Working from home usually means working alone. If you live alone too, then feelings of isolation and loneliness can quickly become overwhelming. Social isolation increases your vulnerability to mental and physical illnesses, which of course further undermines your ability to do your job or run your business.
That’s not always the case though. There is a difference between loneliness and solitude. Let’s face it, you can feel lonely when you’re in a crowd or with someone you don’t connect with. Loneliness is a negative state, where you feel something is missing. For most of us, social connection and relationships where you feel love, honesty and closeness are essential to our wellbeing.
Some alone time is positive
Solitude is the state of being alone, but not feeling lonely. Some solitude is important and the amount will vary depending on where you sit on the
introvert-extrovert scale. Solitude is a positive state, that you chose, rather than having it imposed on you like loneliness. Rich solitude can be a time to reflect, think, be creative and regain perspective.
A good degree of positive alone time is invaluable, but too much can quickly become damaging.
Home-based workers need to plan to ensure that they get the balance right. Don’t leave it to chance, schedule in social connection, make it part of your routine.
The hazards of loneliness
When isolation tips into loneliness, it can quickly spiral into feelings of anxiety and depression. Those mental health issues compound loneliness, as depression dampens self-esteem, leaving you feeling dull and uninteresting to the outside world. You pull away from friends and relationships and become even more lonely. To read more about these impacts
click here.
Chronic loneliness or social isolation has been found to be as damaging to health as smoking 15 cigarettes a day. It
affects your sleep, lowers your immune responses, increases blood pressure and impairs your mental and cognitive functions. Even when they are relaxed, lonely people have higher stress levels than people with adequate levels of social connection.
Without social contact, most of us start to fall apart.
The commercial cost of isolation
Loneliness should be part of the risk assessment for home-based working. On top of the health and human costs are some very real financial costs.
Productivity is eroded. People who feel depressed are less well-motivated, they work more slowly and with less sense of purpose.
Relationships are essential to any business. But if loneliness sets in, relationship building can feel more of a chore to be avoided than an opportunity to explore.
Innovative thinking is sparked by making connections. Mixing with different people provides immense fuel for new ideas and creative thinking. Isolation strips away the opportunity for new innovative insights which will help your business to stay fresh, to adapt and to grow.
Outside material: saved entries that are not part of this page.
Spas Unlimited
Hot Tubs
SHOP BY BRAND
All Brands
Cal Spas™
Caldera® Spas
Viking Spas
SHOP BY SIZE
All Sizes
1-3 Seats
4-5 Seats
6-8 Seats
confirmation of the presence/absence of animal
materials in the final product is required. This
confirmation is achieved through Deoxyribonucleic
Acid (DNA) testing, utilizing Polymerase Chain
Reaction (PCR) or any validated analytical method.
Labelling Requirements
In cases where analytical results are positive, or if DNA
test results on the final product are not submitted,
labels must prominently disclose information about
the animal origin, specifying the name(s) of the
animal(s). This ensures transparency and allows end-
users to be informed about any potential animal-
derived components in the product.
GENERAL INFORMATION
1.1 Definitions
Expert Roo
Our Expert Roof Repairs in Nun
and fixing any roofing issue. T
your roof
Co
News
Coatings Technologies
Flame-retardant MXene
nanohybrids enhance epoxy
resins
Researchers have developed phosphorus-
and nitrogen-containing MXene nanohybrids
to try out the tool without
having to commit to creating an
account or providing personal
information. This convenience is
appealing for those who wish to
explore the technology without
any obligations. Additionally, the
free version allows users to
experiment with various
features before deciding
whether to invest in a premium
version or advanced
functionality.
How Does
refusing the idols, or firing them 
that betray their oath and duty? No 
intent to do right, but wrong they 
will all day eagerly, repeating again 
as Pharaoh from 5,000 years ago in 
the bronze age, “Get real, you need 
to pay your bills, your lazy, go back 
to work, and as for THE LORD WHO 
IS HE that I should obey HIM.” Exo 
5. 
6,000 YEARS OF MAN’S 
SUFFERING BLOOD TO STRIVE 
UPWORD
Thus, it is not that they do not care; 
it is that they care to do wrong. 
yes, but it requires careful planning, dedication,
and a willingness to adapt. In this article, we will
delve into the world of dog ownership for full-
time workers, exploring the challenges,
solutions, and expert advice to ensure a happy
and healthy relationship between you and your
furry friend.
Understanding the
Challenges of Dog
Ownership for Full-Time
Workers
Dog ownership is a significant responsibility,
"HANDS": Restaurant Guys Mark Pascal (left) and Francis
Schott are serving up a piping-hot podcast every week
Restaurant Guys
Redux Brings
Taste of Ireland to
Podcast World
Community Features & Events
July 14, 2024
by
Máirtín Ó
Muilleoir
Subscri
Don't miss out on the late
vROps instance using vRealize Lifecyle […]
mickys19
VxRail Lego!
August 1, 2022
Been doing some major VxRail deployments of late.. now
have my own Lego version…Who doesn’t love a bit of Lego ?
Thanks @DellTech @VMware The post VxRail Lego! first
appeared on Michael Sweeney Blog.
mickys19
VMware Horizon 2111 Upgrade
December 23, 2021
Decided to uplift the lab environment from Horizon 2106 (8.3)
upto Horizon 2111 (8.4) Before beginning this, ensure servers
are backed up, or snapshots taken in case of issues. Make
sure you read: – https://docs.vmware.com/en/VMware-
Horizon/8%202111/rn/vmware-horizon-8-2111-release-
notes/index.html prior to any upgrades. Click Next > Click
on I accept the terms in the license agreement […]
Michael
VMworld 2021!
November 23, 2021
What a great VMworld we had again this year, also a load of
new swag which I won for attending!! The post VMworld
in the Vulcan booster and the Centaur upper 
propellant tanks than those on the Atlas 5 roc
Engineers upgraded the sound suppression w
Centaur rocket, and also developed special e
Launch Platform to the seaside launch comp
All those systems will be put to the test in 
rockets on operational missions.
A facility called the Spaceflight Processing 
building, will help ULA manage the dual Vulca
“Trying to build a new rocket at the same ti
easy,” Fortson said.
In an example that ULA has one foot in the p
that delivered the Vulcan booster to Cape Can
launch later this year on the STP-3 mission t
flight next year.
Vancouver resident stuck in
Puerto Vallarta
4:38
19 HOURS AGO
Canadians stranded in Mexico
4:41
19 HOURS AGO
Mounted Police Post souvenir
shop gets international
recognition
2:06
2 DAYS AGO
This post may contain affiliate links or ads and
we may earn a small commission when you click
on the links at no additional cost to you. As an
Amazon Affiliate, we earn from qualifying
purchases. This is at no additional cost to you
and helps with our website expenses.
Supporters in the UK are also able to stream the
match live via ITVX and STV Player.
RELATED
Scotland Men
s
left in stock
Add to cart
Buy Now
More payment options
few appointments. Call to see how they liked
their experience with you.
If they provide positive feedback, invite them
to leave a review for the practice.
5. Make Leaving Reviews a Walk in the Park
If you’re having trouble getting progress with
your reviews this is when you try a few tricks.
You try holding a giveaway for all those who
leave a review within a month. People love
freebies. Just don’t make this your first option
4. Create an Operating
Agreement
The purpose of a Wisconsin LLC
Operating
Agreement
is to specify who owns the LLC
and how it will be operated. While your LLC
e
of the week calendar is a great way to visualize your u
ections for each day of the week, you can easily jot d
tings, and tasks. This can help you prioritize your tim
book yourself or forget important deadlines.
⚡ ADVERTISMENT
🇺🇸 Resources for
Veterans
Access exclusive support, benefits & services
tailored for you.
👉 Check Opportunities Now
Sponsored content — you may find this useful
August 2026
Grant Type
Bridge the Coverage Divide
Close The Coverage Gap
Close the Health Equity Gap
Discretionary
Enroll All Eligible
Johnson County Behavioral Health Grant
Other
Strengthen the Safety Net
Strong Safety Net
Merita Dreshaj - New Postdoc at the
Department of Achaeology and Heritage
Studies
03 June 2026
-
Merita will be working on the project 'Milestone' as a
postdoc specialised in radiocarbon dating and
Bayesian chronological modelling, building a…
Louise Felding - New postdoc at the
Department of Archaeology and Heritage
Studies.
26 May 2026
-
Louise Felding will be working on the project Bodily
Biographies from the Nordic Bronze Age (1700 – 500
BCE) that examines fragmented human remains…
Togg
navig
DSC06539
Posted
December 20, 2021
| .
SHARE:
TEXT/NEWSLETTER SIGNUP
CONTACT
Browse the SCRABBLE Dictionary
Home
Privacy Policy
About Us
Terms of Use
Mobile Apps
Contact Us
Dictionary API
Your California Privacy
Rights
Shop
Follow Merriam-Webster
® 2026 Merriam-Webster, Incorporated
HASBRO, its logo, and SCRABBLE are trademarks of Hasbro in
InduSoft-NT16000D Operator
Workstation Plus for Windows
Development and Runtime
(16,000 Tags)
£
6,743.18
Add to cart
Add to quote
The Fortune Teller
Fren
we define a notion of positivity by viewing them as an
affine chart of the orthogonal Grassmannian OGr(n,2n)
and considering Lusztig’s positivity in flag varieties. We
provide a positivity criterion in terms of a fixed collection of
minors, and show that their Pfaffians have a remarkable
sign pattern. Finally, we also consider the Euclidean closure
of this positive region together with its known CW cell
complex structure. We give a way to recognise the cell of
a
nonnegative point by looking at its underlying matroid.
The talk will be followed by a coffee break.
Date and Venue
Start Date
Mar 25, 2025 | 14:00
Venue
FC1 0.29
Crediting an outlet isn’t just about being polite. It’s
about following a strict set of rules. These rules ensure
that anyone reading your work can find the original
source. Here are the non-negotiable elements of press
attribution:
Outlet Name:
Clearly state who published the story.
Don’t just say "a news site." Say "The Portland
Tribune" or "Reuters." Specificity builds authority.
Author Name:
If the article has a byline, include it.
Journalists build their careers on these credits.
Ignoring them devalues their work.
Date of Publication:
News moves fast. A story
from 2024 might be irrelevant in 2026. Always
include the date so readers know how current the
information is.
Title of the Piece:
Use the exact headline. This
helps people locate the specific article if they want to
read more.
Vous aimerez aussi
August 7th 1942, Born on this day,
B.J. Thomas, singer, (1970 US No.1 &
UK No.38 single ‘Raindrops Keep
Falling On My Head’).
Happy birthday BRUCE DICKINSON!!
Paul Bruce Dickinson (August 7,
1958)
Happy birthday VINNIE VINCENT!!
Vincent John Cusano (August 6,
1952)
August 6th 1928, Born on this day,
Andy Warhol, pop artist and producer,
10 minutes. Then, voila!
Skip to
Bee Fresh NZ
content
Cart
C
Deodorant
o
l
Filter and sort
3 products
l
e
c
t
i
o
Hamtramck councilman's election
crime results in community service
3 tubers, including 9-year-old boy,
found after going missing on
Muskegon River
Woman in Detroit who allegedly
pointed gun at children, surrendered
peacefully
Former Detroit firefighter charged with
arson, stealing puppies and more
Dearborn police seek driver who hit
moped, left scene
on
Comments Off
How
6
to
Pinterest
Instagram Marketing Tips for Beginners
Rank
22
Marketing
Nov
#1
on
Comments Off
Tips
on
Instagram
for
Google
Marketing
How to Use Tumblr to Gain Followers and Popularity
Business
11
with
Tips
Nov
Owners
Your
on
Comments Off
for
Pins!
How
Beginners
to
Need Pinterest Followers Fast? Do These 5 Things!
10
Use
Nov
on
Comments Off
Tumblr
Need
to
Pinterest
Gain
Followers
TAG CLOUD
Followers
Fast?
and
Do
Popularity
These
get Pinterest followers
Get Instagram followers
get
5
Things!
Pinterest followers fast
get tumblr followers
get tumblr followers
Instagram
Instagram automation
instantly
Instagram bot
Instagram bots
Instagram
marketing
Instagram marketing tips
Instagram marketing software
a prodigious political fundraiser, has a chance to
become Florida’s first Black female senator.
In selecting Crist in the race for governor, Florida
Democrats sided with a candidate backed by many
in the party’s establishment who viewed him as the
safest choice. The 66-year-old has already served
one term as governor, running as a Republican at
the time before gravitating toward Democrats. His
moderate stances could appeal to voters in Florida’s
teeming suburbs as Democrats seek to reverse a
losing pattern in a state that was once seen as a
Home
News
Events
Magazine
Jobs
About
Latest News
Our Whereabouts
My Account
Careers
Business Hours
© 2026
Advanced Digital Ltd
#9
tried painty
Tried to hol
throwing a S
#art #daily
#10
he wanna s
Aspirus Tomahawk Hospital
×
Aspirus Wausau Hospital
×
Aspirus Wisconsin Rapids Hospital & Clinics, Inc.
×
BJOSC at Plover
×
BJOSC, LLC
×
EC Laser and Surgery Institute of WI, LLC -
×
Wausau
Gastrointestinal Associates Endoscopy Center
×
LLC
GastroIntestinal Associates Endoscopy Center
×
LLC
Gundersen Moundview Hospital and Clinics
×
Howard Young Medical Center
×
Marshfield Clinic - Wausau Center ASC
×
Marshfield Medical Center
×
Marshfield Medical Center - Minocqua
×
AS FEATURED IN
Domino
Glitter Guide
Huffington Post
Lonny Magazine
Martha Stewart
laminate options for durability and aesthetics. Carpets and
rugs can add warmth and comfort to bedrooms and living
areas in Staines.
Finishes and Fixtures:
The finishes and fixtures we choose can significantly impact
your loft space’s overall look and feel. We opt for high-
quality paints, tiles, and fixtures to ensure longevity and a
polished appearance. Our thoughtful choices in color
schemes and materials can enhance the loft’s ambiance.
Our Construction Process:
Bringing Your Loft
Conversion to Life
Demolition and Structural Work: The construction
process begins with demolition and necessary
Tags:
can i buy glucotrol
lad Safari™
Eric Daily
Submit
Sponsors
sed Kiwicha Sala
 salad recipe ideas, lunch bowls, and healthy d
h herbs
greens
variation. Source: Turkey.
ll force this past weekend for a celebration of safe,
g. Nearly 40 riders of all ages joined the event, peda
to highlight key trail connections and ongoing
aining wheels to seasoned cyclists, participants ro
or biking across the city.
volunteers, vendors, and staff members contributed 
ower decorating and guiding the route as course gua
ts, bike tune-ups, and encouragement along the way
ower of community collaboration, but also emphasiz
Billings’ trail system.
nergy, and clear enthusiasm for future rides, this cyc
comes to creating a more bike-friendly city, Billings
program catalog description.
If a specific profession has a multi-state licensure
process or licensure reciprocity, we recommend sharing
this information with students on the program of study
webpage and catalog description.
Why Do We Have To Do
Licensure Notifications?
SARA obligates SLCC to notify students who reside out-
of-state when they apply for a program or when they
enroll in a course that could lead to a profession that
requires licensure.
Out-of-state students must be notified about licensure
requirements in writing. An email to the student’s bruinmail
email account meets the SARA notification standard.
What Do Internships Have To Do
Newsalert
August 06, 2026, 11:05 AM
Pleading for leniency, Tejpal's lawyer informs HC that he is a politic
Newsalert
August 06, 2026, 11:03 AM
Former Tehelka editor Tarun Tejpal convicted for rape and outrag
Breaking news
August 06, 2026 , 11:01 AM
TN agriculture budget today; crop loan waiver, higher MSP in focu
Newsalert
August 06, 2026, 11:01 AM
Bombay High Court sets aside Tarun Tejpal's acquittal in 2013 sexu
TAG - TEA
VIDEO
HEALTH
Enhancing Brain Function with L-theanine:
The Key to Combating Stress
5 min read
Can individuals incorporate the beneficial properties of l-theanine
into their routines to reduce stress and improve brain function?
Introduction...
Finally, of course, loneliness makes you ill and so there will be a direct number of sick days to take into account too.
It is your choice
The difference between loneliness and solitude is choice. Solitude is something we positively choose, loneliness feels imposed – we would much rather not be alone and we feel inadequate by ourselves. You can close the gap by choosing to have agency. Take control of your situation. Make social connection a habit and reframe the feeling of empty loneliness with a sense of enriching solitude. Your health, happiness and business will all be better for it.